Passage to read:
☆ ☆ ☆ ☆

I/O

Memory and port mapped devices

A bus is an hardware connection channel that facilitates communication between the CPU and other devices. Communication between the CPU and devices can happen over two buses:

Memory bus: Peripheral device registers are integrated into the CPU's address space. This setup allows the CPU to read from and write data to the peripherals, as well as send commands, using standard memory access instructions. It simplifies the interaction between the CPU and the peripherals by treating peripheral I/O as regular memory reads and writes. Memory-mapped I/O is more used than port-based I/O
Port bus: the port bus typically has its own address space separate from the main memory, necessitating specialized commands for data transfer and control.

Devices and CPU communication

3 main ways to communicate:

Polling involves the CPU constantly checking the status of devices. While simple, it is inefficient as it consumes significant CPU resources.
Interrupts: Allow devices to notify the CPU of important events, prompting immediate attention. This is more efficient than polling. We can say there are different types of Interrupts:
- Asynchronous Interrupts: Generated by hardware devices.
- Maskable Interrupts: Can be ignored by the CPU.
- Non-Maskable Interrupts: Always recognized by the CPU.
- Synchronous Interrupts: Produced by the CPU itself during instruction execution.
- The Interrupt Handling Process prioritizes the interrupts and addresses an interrupt event by executing an interrupt handler stopping what the CPU is doing.

☆ ☆ ☆ ☆

Exercise 1:
Answer these questions from the I/O notes:
(a) Which is used more, memory-mapped I/O or port-based I/O?
(b) What makes polling inefficient?
(c) Which interrupts are always recognized by the CPU?
Exercise 2:
Extend the I/O notes by writing what comes next, starting after the last sentence shown.
The material after this plays no part in the tasks.

Data provided:
☆ ☆ ☆ ☆

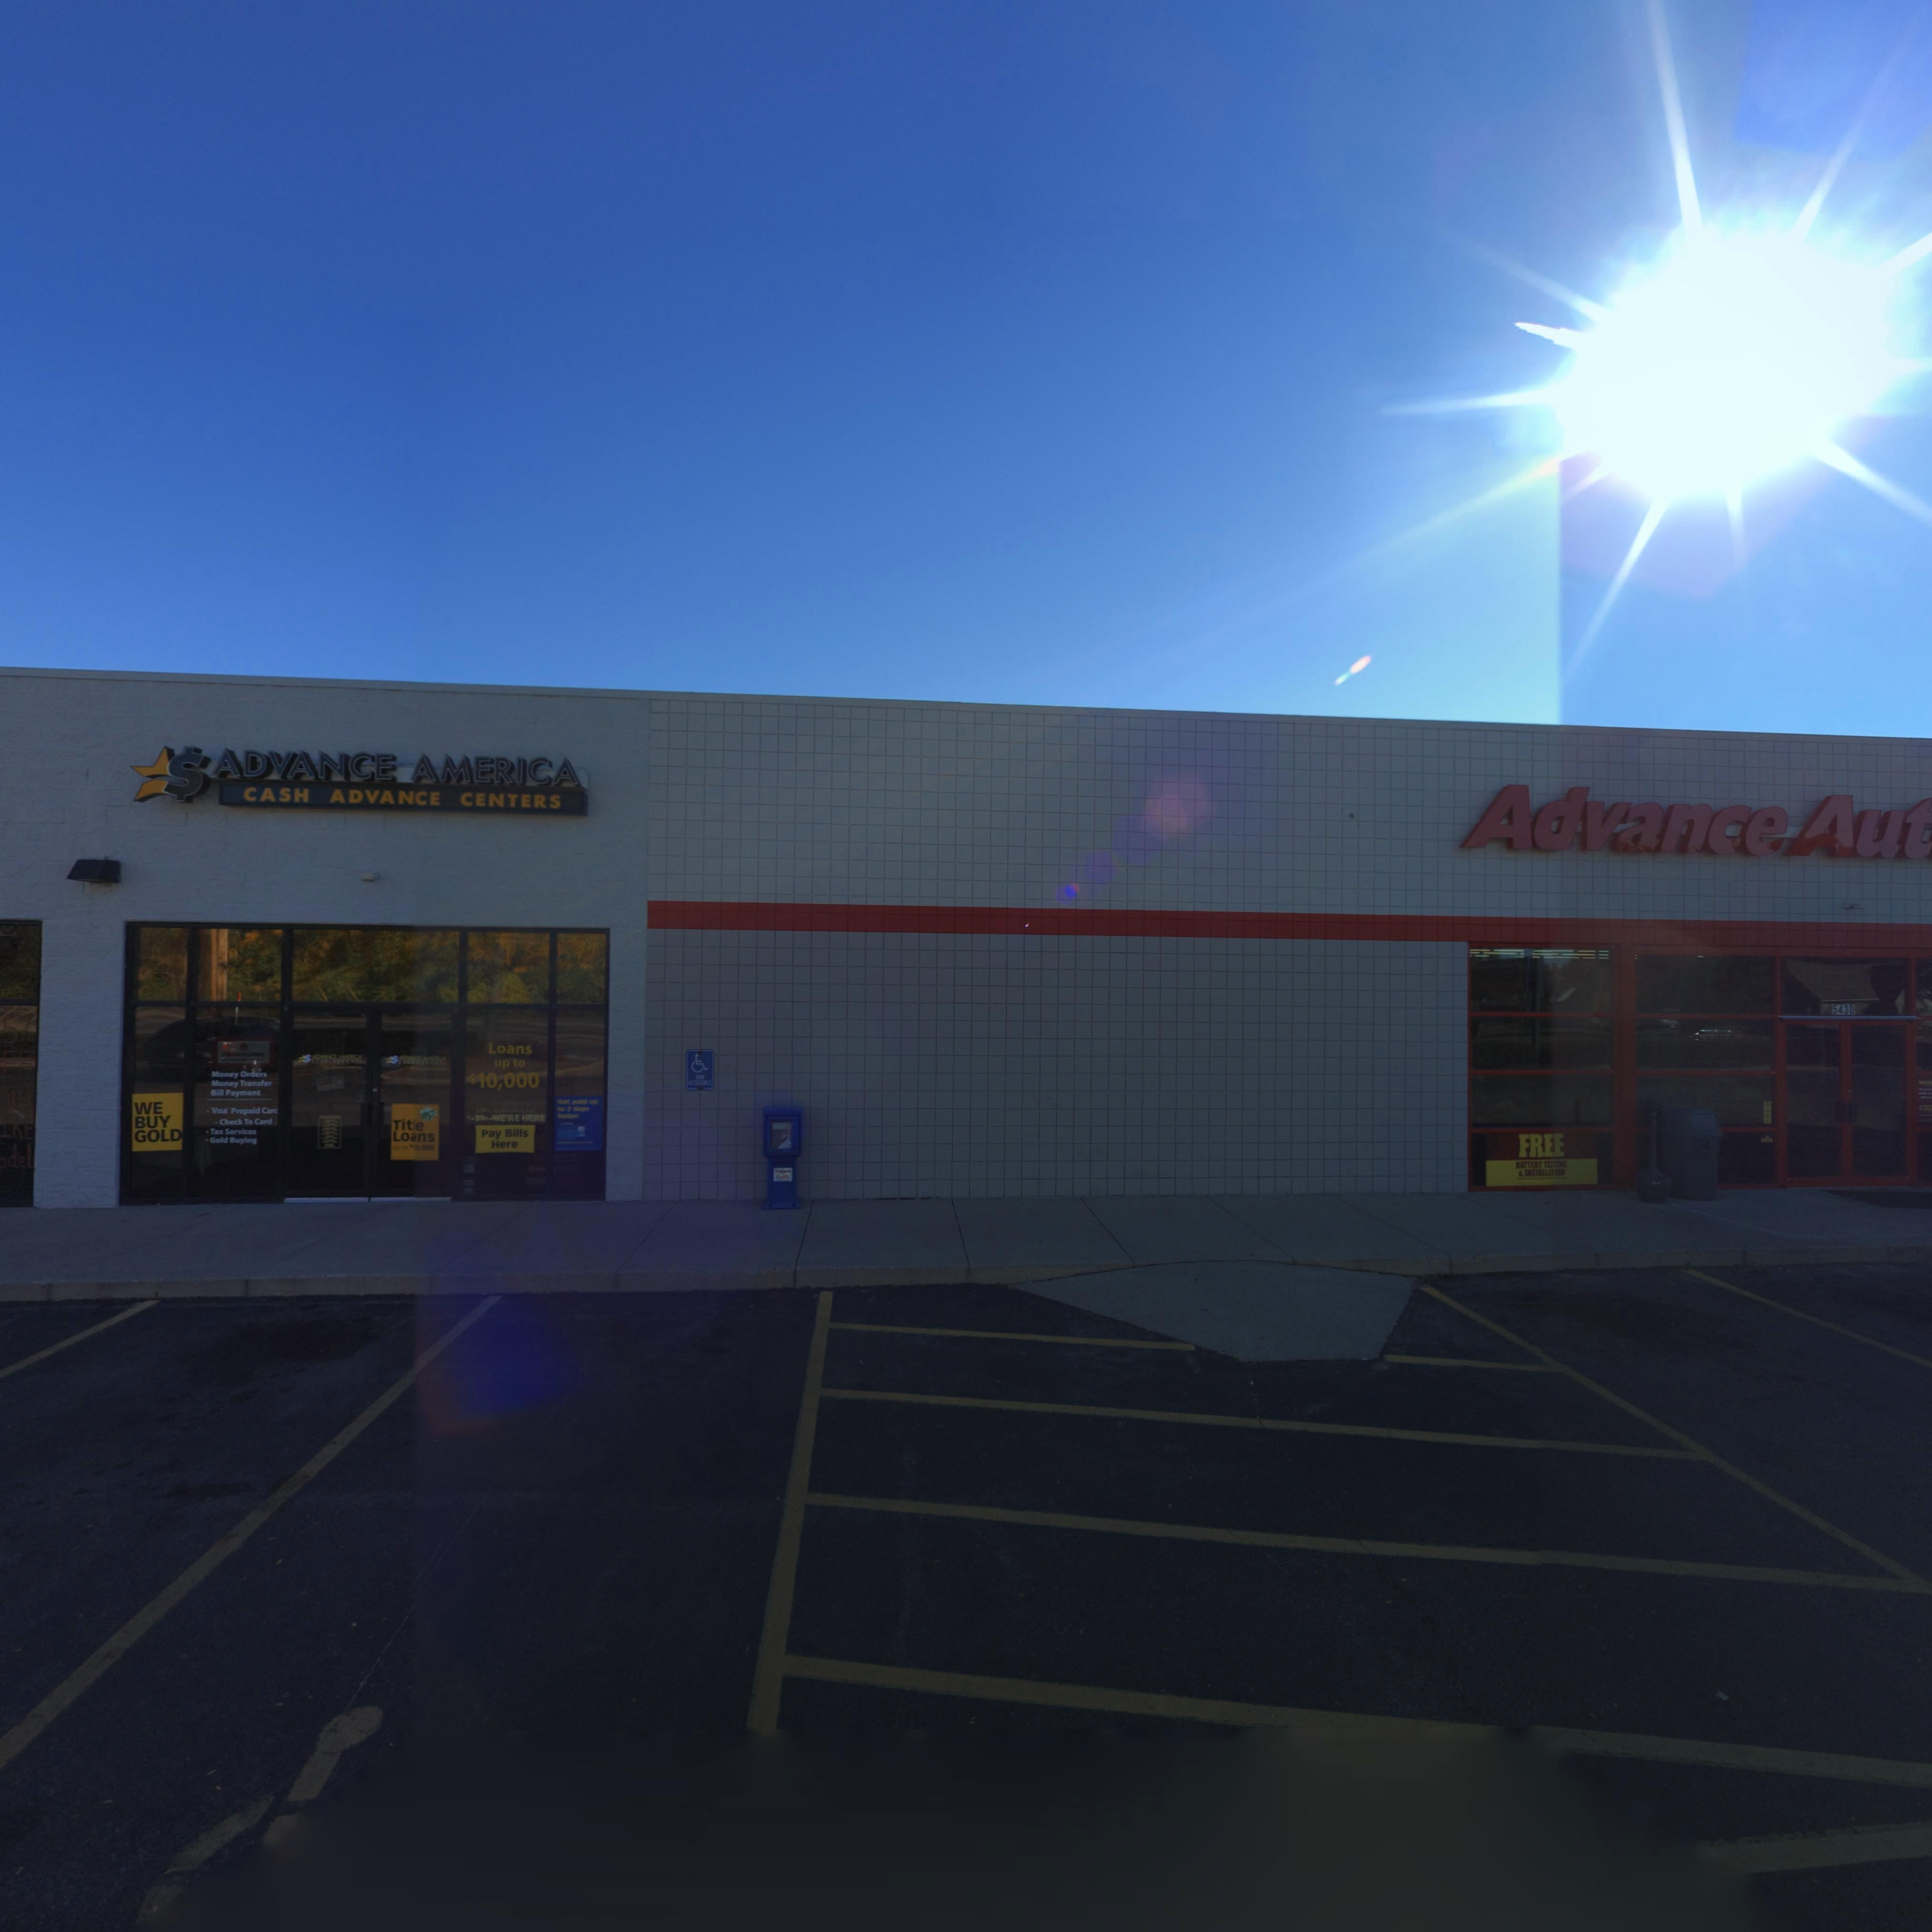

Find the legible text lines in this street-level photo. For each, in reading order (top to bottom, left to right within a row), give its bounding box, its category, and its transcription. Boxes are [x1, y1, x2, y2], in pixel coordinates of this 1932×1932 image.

[1832, 1004, 1855, 1015] StreetNumber: 5430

☆ ☆ ☆ ☆

Response 1:
(a) Memory-mapped I/O.
(b) It consumes significant CPU resources.
(c) Non-maskable interrupts.

Response 2:
- In Multi-Core Systems, interrupts are managed by a dedicated interrupt controller that assigns them to the appropriate CPU core based on priority.
DMA (Direct Memory Access) which involves using a DMA controller. The DMA controller is like an additional device that independently manages data transfers between different devices and memory. It does so without needing the CPU's involvement, thereby decoupling it from the transfer process.

Interrupts

Interrupts and you

Why we need interrupts?
The only way we know up to now to check whether some hardware condition happened is to check status bits.
Repeatedly checking status bits is called polling.
There is an inherent trade-off between responsiveness to events, and polling period.
Some events may be sporadic.
Interrupts can be thought as letting hardware call a software function when an event occurs.
When the interrupt occurs, the CPU is executing some other userspace or kernelspace code.
Interrupts can pause the normal code execution in between any two assembly instructions and jump to a function, the "interrupt service routine (ISR)".

Interrupt Service Routine (ISR)

Interrupt handlers or Interrupt Service Routine (ISR), the function kernel runs in response to a specific interrupt. What differentiates interrupt handlers from other kernel functions is that: ISRs live in a special context called interrupt context, also called atomic context sometimes, because code executing in this context is unable to block.

Top halves versus bottom halves: Because the 2 goals:

ISR executes quickly
ISR performs a large amount of work

conflict with each other, it's smart split each ISR into two part:

top half: most urgent aspects of the interrupt.
bottom half: defer work until any point in the future when the system is less busy and interrupts again enabled. Often the bottom halves run immediately after the interrupt returns. The key is that they run with all interrupts enabled.

Deferring work

In Linux, the concept of "deferring work" involves postponing the execution of a task until a later time. Before diving in the common methods for deferring work in Linux, let's talk about reentrancy which is: a property of code that allows it to be safely called again before its previous execution is complete.

Reentrant Code:

Does not rely on shared data.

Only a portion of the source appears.